The biggest absolute numbers were turned in by U.S. manufacturing, which saw its huge, chronic deficit rise by 13.46 percent, from $1.32544 trillion to a twelfth straight record $1.50379 trillion. (Unless otherwise specified, all figures in this post will be in pre-inflation dollars, which are the trade data most closely followed by students of the economy.)
And in context, these figures look just as bad. Although full-year, 2022 results won’t be available until late March, when the pre-inflation manufacturing output numbers come out, as of the third quarter, the manufacturing shortfall stood at 53.09 percent of its value-added production (a measure that avoids significant double counting for complex goods made up of lots of parts and components). That marks the first time this number has topped fifty percent.
Moreover, it could well climb further, since in inflation-adjusted terms, manufacturing output has weakened significantly in the fourth quarter.
The only remotely optimistic development: The growth rate of the manufacturing trade deficit last year slowed from 2021’s 18.84 percent.
The trade gap in advanced technology products widened even faster last year – by 24.58 percent, from $195.95 billion to a sixth consecutive all-time high $244.11 billion.
An even stronger goods trade deficit increase was registered by America’s partners in the United States-Mexico-Canada Agreement (USMCA) – the successor to the North American Free Trade Agreement (NAFTA). This shortfall worsened by 34.12 percent, from $158.19 billion to a second straight record .$212.17 billion.
The most dramatic USMCA deficit change came in U.S-Canada goods trade. Here, the gap soared by 63.14 percent, from $50.03 billion to $81.62 billion. That new record deficit was the highest since 2005’s $78.49 billion..
The goods trade deficit with Mexico surged more slowly – by 20.73 percent. But 2022’s $130.55 billion total was a new all-time high as well, surpassing 2020’s $112.08 billion.

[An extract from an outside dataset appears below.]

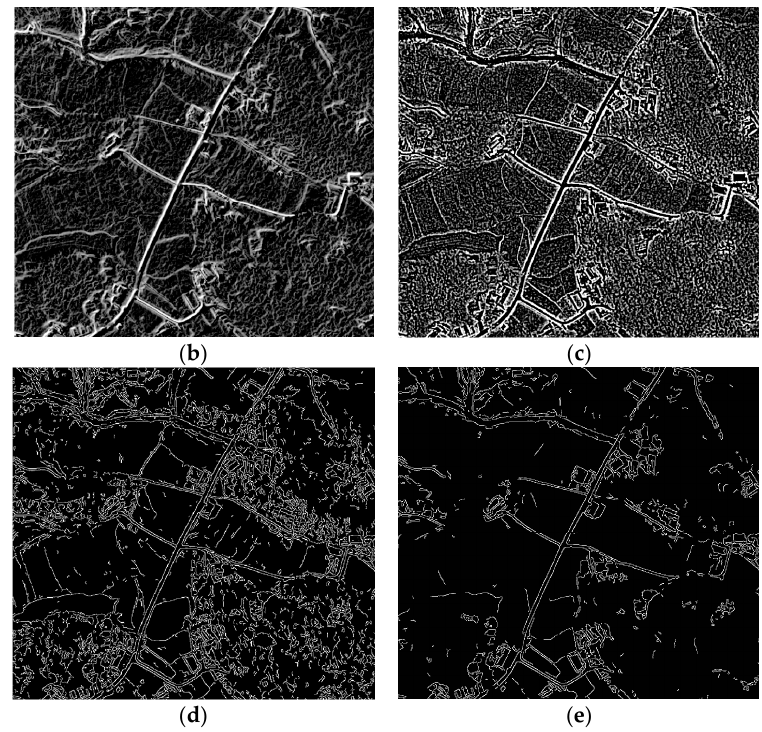
Figure 14. Comparison of edge detection operators: ( a ) original image, ( b ) Sobel operator, ( c ) LOG operator, ( d ) Canny operator, ( e ) edge detection with embedded confidence.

American trade with the European Union (EU) was an exception to the 2022 pattern. The goods shortfall fell by 6.78 percent, from $218.74 billion to $203.91 billion, largely reflecting supercharged American exports of natural gas to the continent to make up for reduced post-Ukraine war Russian supplies.
But the goods deficit with the EU’s largest economy, Germany, increased by 5.44 percent, from $69.88 billion to $73.69 billion.
Turning to U.S. goods trade with Asia, the deficit with Japan grew by 12.80 percent on year, from $60.30 billion to $68.01 billion.
The gap with South Korea jumped by 51.39 percent, from $28.98 billion to a third straight record $43.87 billion.
In swelling by 19.65 percent, from $40.23 billion to $48.13 billion, the goods shortfall with Taiwan set recorded its fourth consecutive all-time high.
And consistent with its growing role as an alternative to offshoring export-oriented production to China, the U.S. goods deficit with Vietnam ballooned by 27.77 percent, setting a thirteenth straight record in the process.
At the same time, these geographic trade statistics show that despite the emergence of Asia altenatives to China, U.S. goods trade is becoming increasingly concentrated within the Western Hemisphere.
Between 2021 and 2022, two-way U.S. goods trade with Canada and Mexico combined as a share of total U.S. goods trade rose from 28.76 percent to 29.33 percent. And in 2019, the last full-year before the pandemic’s arrival state-side, this share was just 25.71 percent.
The numbers for Dominican Republic and Central America are much smaller but the trends more dramatic. Between 2021 and 2022, their share of total U.S. goods trade improved from 5.25 percent to 5.34 percent, but since 2019, it’s way up from 1.23 percent.